18.03.2005

ASIEN

Kein Bedarf für Anfänger-Windows

Die eigens auf den asiatischen Markt zugeschnittene Windows XP Starter Edition von Microsoft scheint nicht den gewünschten Zuspruch zu finden.

Die Anfänger-Version ist vor allem für PC-Einsteiger gedacht und hat einige Einschränkungen: So ist etwa die Grafikauflösung auf maximal 800 x 600 Pixel bechränkt, der Task-Manager lässt nur drei Anwendungen zur gleichen Zeit zu und es gibt keine Netzwerk-Optionen.

Vorerst ist die abgespeckte Version in Thailand, Malaysia und Indonesien erhältlich, der geplante Indien-Start wurde erst kürzlich verschoben. Auch Russland steht auf der Liste der angepeilten Märkte.

Die Starter-Edition ist nicht als Einzelprodukt erhältlich. In den bereits erschlossenen Märkten bieten etwa 15 lokale und multinationale Hersteller das Anfänger-Betriebssystem gekoppelt an Billig-PCs an. Doch wie bei den Verkäufern hält sich das Interesse auch bei den Endkunden in Grenzen.

Linux und Raubkopien als Konkurrenz

Ein Mitgrund für den schwachen Absatz ist sicherlich die starke Verbreitung illegaler Kopien in diesen Ländern: In der malaysischen Hauptstadt Kuala Lumpur ist etwa Windows XP auf CD oder DVD für rund fünf Dollar erhältlich.

In Indonesien ist die Nachfrage nach Pentium-4-PCs einfach größer als die nach den langsameren Celeron-Rechnern mit der Starter-Edition. Die Anfänger-Systeme kosten mit 320 Dollar nur unbedeutend weniger und werden bisher vor allem Schulen angeboten.
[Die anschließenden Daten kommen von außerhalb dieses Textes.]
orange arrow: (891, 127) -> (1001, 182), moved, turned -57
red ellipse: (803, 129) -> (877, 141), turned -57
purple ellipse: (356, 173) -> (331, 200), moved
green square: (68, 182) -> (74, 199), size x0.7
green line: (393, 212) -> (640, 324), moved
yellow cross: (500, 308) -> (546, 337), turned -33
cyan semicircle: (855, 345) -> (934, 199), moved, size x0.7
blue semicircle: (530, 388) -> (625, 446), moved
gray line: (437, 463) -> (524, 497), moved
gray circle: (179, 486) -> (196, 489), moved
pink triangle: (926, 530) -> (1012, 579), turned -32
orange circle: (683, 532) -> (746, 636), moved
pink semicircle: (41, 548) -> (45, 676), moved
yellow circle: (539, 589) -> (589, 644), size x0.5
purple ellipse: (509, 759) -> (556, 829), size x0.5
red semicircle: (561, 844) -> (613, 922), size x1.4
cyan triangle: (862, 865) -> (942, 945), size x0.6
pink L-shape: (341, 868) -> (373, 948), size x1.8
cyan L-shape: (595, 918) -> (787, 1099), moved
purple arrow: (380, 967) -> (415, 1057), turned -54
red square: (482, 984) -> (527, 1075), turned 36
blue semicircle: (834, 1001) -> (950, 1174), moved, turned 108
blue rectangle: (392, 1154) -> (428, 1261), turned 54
In Thailand macht das freie Betriebssystem Linux Microsoft weiter zu schaffen. Celeron-PCs mit vorinstalliertem Linux sind um etwa 40 Dollar günstiger, als ein vergleichbares System mit dem Windows "light".

Die thailändischen Microsoft-Partner setzen weiters auch vermehrt auf den Verkauf von PCs ohne jegliches Betriebssystem, weil die Anwender sich ohnehin auf dem Schwarzmarkt mit der Software versorgen.

Auch in Europa nicht gefragt

Microsoft strebt nun weitere Kooperationen mit Händler-Ketten, aber auch Bankinstituten an, die eine Finanzierung des Anfänger-Systems anbieten sollen. Weiters sollen die Marketing-Aktivitäten verstärkt werden.

Auch in Europa, wo Microsoft im Kartellstreit mit der EU eine abgespeckte Windows-Version ohne Media Player anbieten muss, ist seitens der PC-Hersteller so gut wie kein Interesse vorhanden.

Unternehmen wie Medion oder Fujitsu-Siemens sehen kaum Marktchancen für die Ende Dezember von der EU-Wettbewerbsbehörde vorgeschriebene Sparversion, vor allem weil sie zum gleichen Preis wie die Vollversion angeboten wird.